Most Treasury yields were lower Friday morning after the release of data showing that U.S. consumer sentiment has risen this month but remained mired near an all-time low.

What yields are doing
  • The yield on the 2-year Treasury note TMUBMUSD02Y, 3.248% rose to 3.24% from 3.227% at 3 p.m. Eastern on Thursday.
  • The 10-year Treasury yield TMUBMUSD10Y, 2.858% fell to 2.837% compared with 2.886% Thursday afternoon.
  • The 30-year Treasury bond TMUBMUSD30Y, 3.132% yielded 3.12% versus 3.173% late Thursday.
What’s driving the market

Data showed falling gas prices have helped to improve the public’s mood, with U.S. consumer sentiment rising to 55.1 in August from 51.5 in July and one-year inflation expectations dropping to 5% this month from 5.2% last month, based on a University of Michigan survey. Meanwhile, U.S. import prices declined in July for the first time this year, by 1.4%.

Sentiment in some parts of the financial market has shifted toward the view that the Federal Reserve might have an opening to engineer a soft landing in the economy, following signs this week that inflation could be easing. Yet inflation remains so high that bond traders have dismissed the stock market’s recent rally and are still signaling the possibility of an economic downturn.

Yields at the long end of the curve rose sharply on Thursday even though the U.S. producer-price index saw a 0.5% monthly decline in July, reflecting market expectations that the Fed will still need to raise interest rates this year even if at a slower pace. In year-over-year terms, the headline PPI was up 9.8% in July, down from 11.3% in the prior month. Core prices were up 5.8% from a year earlier, down from 6.4% in June.

A day earlier, the annual headline inflation rate for the U.S. consumer-price index for July slowed to 8.5%, down from 9.1% in June and below the 8.7% predicted by economists.

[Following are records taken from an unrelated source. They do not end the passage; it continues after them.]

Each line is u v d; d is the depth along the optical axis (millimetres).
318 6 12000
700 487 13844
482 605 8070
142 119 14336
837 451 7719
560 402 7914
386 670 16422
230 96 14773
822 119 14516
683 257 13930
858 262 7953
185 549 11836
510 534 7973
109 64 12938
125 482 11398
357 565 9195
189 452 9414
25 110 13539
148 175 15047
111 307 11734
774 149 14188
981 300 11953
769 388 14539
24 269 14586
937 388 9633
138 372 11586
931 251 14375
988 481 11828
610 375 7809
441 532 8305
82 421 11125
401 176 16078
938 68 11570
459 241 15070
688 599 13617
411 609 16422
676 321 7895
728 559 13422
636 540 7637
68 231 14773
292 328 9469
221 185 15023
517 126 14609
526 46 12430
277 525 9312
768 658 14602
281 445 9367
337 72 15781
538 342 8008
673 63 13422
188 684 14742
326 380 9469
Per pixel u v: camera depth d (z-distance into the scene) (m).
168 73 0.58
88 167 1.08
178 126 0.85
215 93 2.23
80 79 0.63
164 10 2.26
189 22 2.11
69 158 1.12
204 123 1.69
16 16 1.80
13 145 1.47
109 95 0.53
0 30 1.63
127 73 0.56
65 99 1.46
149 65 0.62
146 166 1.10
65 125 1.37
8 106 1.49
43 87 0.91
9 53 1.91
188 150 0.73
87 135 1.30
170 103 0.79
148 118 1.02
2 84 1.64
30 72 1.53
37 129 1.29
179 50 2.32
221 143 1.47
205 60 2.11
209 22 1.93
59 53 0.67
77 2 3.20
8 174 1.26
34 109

The improving inflation figures boosted some hopes that the Federal Reserve would not need to raise interest rates as aggressively as feared, potentially leaving room for policy makers to rein in still red-hot inflation without sending the economy into recession. The inversion of the 2-year/10-year yield spread — seen as a usually reliable recession warning signal if sustained — remained in place, but narrowed as long-dated yields rose more sharply than short-dated yields, which are more sensitive to expectations of Federal Reserve rate moves.

What analysts say

“10-year yields managed to back up to 2.90% overnight — a level we’ve been tracking as a potential buying opportunity. For the time being, this appears to be the case; although today’s session will be a litmus test for this level and one that, if held, will take a revisit of 3.0% 10s off the table for the balance of August,” wrote Ian Lyngen and Benjamin Jeffery, rates strategists at BMO Capital Markets, in a note.